::: Listed records :::

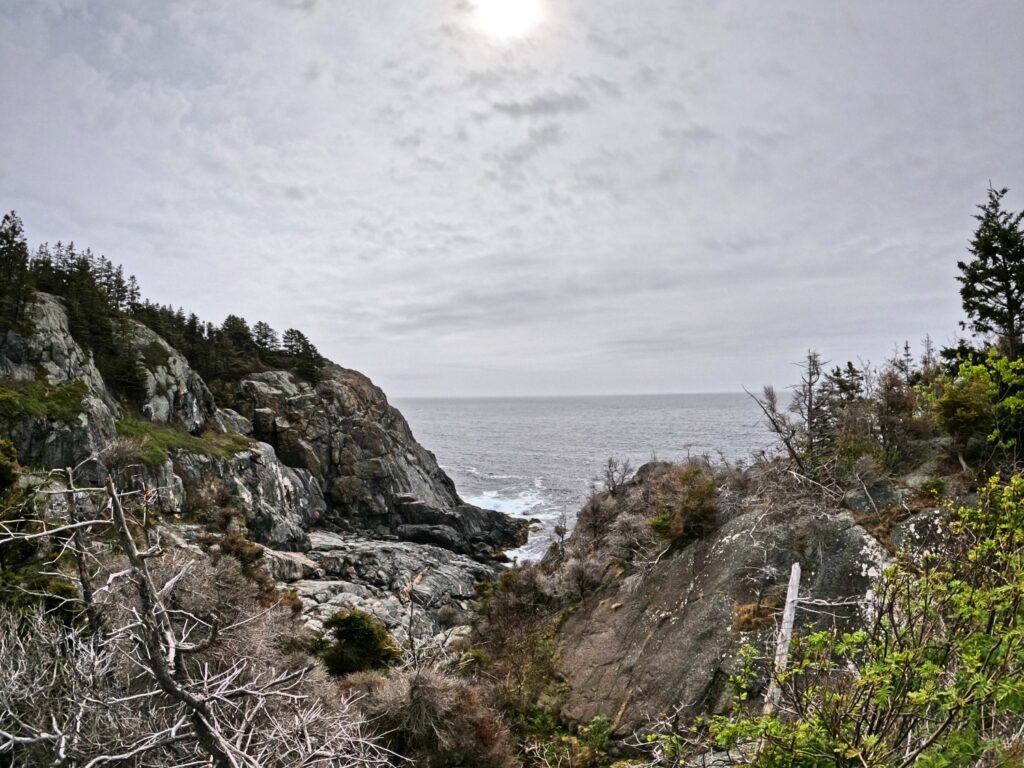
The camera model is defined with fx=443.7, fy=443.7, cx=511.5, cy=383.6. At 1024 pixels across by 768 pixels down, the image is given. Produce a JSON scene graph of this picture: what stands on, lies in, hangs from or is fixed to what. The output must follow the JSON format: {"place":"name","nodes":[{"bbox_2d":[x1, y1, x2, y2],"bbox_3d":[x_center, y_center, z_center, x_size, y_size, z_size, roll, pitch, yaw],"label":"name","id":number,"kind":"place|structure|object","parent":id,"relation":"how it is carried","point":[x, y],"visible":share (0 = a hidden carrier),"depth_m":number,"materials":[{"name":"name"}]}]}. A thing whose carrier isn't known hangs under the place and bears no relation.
{"place":"outdoors","nodes":[
{"label":"outdoors","id":0,"kind":"place"},
{"bbox_2d":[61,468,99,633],"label":"bare tree","id":1,"kind":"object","parent":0,"point":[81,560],"visible":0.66,"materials":[{"name":"grey wood"}]},
{"bbox_2d":[0,472,404,767],"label":"bare shrub","id":2,"kind":"object","parent":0,"point":[73,525],"visible":0.99,"depth_m":3.51,"materials":[{"name":"plant"}]},
{"bbox_2d":[168,536,302,636],"bbox_3d":[-6.893,4.907,10.741,3.445,3.031,3.572,-1,-1,0],"label":"shrub","id":3,"kind":"object","parent":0,"point":[219,586],"visible":0.53,"depth_m":10.61,"materials":[{"name":"brown plant"}]},
{"bbox_2d":[0,244,533,618],"label":"rocky cliff","id":4,"kind":"structure","parent":0,"point":[43,310],"materials":[{"name":"stone"}]},
{"bbox_2d":[0,437,21,497],"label":"shrub","id":5,"kind":"object","parent":4,"relation":"on","point":[7,465],"visible":0.96,"depth_m":11.03,"materials":[{"name":"green plant"}]},
{"bbox_2d":[0,211,31,330],"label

:::

Required work: Without including any pictures, output each entry above exactly as it appears.

Exercise output:
The camera model is defined with fx=443.7, fy=443.7, cx=511.5, cy=383.6. At 1024 pixels across by 768 pixels down, the image is given. Produce a JSON scene graph of this picture: what stands on, lies in, hangs from or is fixed to what. The output must follow the JSON format: {"place":"name","nodes":[{"bbox_2d":[x1, y1, x2, y2],"bbox_3d":[x_center, y_center, z_center, x_size, y_size, z_size, roll, pitch, yaw],"label":"name","id":number,"kind":"place|structure|object","parent":id,"relation":"how it is carried","point":[x, y],"visible":share (0 = a hidden carrier),"depth_m":number,"materials":[{"name":"name"}]}]}. A thing whose carrier isn't known hangs under the place and bears no relation.
{"place":"outdoors","nodes":[
{"label":"outdoors","id":0,"kind":"place"},
{"bbox_2d":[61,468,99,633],"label":"bare tree","id":1,"kind":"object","parent":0,"point":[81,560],"visible":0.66,"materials":[{"name":"grey wood"}]},
{"bbox_2d":[0,472,404,767],"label":"bare shrub","id":2,"kind":"object","parent":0,"point":[73,525],"visible":0.99,"depth_m":3.51,"materials":[{"name":"plant"}]},
{"bbox_2d":[168,536,302,636],"bbox_3d":[-6.893,4.907,10.741,3.445,3.031,3.572,-1,-1,0],"label":"shrub","id":3,"kind":"object","parent":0,"point":[219,586],"visible":0.53,"depth_m":10.61,"materials":[{"name":"brown plant"}]},
{"bbox_2d":[0,244,533,618],"label":"rocky cliff","id":4,"kind":"structure","parent":0,"point":[43,310],"materials":[{"name":"stone"}]},
{"bbox_2d":[0,437,21,497],"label":"shrub","id":5,"kind":"object","parent":4,"relation":"on","point":[7,465],"visible":0.96,"depth_m":11.03,"materials":[{"name":"green plant"}]},
{"bbox_2d":[0,211,31,330],"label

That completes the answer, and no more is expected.